> 演習用テキスト
--

IP Force 特許公報掲載プロジェクト 2022.1.31 β版

知財求人 - 知財ポータルサイト「IP Force」

▶ 戸田建設株式会社の特許一覧

<>
  • 特開-来客管理システム 図1
  • 特開-来客管理システム 図2
< >
(19)【発行国】日本国特許庁(JP)
(12)【公報種別】公開特許公報(A)
(11)【公開番号】P2024021228
(43)【公開日】2024-02-16
(54)【発明の名称】来客管理システム
(51)【国際特許分類】
   G06Q 10/10 20230101AFI20240208BHJP
【FI】
G06Q10/10
【審査請求】未請求
【請求項の数】5
【出願形態】OL
(21)【出願番号】P 2022123920
(22)【出願日】2022-08-03
(71)【出願人】
【識別番号】000166432
【氏名又は名称】戸田建設株式会社
(74)【代理人】
【識別番号】110001014
【氏名又は名称】弁理士法人東京アルパ特許事務所
(72)【発明者】
【氏名】堤 隆志
(72)【発明者】
【氏名】杉浦 太一
(72)【発明者】
【氏名】宮野 良祐
(72)【発明者】
【氏名】佐藤 康樹
(72)【発明者】
【氏名】加藤 旺樹
【テーマコード(参考)】
5L049
【Fターム(参考)】
5L049AA11
(57)【要約】
【課題】来訪者の位置を適切な応対者に通知する。
【解決手段】被測位装置11は、来訪者に貸与される。測位部12は、被測位装置11の位置を測定する。来客認証部14は、来訪者を認証する。来客位置通知部16は、来客認証部14によって認証された来訪者に応対すべき応対者を判定し、判定した応対者に対して、測位部12が測定した来訪者に貸与された被測位装置11の位置を通知する。
【選択図】図1
【特許請求の範囲】
【請求項1】
来訪者に貸与される被測位装置と、
前記被測位装置の位置を測定する測位部と、
前記来訪者を認証する来客認証部と、
前記来客認証部によって認証された前記来訪者に応対すべき応対者を判定し、判定した応対者に対して、前記測位部が測定した前記来訪者に貸与された前記被測位装置の位置を通知する来客位置通知部と
を備える、来客管理システム。

--

> 抜粋データ
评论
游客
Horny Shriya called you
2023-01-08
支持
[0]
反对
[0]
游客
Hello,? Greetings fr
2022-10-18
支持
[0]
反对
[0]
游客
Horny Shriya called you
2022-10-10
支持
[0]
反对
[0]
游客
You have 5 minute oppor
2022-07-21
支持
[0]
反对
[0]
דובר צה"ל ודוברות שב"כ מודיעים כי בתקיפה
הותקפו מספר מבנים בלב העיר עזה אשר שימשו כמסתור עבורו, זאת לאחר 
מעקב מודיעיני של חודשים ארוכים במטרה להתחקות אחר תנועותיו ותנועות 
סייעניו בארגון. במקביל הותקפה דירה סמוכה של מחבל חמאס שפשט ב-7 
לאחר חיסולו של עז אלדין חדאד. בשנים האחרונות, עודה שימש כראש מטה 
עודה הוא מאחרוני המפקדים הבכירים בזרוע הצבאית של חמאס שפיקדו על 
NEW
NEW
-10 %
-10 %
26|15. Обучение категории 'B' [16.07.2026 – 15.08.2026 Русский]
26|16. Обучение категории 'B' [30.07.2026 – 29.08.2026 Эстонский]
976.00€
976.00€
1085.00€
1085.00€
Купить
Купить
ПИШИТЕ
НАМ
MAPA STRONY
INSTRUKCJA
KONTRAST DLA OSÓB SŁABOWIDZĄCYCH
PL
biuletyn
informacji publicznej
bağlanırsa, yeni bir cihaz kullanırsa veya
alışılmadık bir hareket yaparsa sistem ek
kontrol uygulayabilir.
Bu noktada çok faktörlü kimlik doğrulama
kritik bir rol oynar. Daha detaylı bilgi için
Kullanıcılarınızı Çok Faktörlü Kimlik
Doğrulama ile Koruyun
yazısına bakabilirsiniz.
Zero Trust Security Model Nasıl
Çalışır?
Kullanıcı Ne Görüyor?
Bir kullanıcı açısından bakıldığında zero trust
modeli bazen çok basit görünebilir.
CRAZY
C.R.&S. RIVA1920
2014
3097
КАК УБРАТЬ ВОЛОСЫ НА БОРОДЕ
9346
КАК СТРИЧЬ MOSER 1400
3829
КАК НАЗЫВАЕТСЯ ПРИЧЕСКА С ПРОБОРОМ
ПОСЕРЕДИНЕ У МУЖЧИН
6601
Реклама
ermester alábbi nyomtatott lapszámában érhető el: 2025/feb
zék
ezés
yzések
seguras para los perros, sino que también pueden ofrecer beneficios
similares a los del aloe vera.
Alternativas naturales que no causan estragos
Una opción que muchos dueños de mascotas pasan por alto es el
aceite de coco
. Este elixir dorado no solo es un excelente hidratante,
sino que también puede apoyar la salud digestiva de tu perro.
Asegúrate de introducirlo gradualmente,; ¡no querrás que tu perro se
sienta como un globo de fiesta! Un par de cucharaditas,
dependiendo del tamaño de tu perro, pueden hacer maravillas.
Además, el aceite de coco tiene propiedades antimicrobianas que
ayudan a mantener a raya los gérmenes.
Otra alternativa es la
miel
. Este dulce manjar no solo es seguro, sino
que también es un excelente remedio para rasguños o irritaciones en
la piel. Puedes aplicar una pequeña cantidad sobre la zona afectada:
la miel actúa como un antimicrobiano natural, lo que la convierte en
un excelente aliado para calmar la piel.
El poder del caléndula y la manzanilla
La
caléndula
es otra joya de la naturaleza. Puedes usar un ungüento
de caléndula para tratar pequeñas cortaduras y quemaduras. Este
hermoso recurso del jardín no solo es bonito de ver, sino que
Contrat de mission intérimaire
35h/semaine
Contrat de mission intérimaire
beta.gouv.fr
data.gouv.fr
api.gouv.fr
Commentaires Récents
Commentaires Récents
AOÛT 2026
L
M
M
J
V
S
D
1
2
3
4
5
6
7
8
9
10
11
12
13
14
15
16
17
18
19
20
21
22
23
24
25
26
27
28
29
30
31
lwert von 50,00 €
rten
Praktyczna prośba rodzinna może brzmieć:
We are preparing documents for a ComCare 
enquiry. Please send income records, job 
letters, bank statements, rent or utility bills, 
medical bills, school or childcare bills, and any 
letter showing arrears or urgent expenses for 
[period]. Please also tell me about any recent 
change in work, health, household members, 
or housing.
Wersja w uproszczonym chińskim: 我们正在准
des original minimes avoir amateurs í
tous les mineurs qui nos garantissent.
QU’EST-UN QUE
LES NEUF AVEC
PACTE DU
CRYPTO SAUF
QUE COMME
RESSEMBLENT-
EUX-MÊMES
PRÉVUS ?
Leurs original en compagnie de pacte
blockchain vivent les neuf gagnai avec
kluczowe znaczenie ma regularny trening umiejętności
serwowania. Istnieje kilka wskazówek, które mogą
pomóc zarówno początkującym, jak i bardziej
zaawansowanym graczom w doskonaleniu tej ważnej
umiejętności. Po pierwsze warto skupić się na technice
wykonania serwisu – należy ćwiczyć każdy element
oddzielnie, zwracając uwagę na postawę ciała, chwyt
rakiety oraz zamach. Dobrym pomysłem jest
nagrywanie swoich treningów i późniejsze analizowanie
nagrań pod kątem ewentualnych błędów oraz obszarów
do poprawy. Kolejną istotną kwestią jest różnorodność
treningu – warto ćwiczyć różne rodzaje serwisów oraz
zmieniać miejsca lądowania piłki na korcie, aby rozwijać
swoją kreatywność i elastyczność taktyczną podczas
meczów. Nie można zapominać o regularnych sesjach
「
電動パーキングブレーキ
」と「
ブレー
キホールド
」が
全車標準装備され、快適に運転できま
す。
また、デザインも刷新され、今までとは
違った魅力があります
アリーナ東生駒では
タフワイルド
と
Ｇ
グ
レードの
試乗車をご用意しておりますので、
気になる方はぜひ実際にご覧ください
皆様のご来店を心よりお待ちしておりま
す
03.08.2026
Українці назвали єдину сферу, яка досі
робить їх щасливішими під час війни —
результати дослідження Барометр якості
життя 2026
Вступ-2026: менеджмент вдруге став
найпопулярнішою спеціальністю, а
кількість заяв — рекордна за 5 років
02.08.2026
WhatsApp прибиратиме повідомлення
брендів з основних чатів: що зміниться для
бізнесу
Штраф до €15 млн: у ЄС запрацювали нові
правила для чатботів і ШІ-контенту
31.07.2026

--

> 作業指示
1. 来客管理システムの特許公報に発明者として記載されている人物の氏名をすべて挙げよ。
2. 来客管理システムの特許公報の要約に基づき、来客位置通知部が来訪者に応対すべき応対者を判定するのはなぜかを1〜3文で説明せよ。
3. 来客管理システムの特許公報から、「IP Force 特許公報掲載プロジェクト」を含む語句で始まり「(12)【公報種別】公開特許公報(A)」の直後で終わる部分を引用せよ。
記録は来客管理システムの特許公報とは別個の資料である。

> 課題別の解答
1. 堤 隆志、杉浦 太一、宮野 良祐、佐藤 康樹、加藤 旺樹

2. この発明の課題が、来訪者の位置を適切な応対者に通知することだからである。来客位置通知部は、来客認証部が認証した来訪者に応対すべき応対者を判定し、その応対者に対して、測位部が測定した、来訪者に貸与された被測位装置の位置を通知する。

3.
IP Force 特許公報掲載プロジェクト 2022.1.31 β版

知財求人 - 知財ポータルサイト「IP Force」

▶ 戸田建設株式会社の特許一覧

<>
  • 特開-来客管理システム 図1
  • 特開-来客管理システム 図2
< >
(19)【発行国】日本国特許庁(JP)
(12)【公報種別】公開特許公報(A)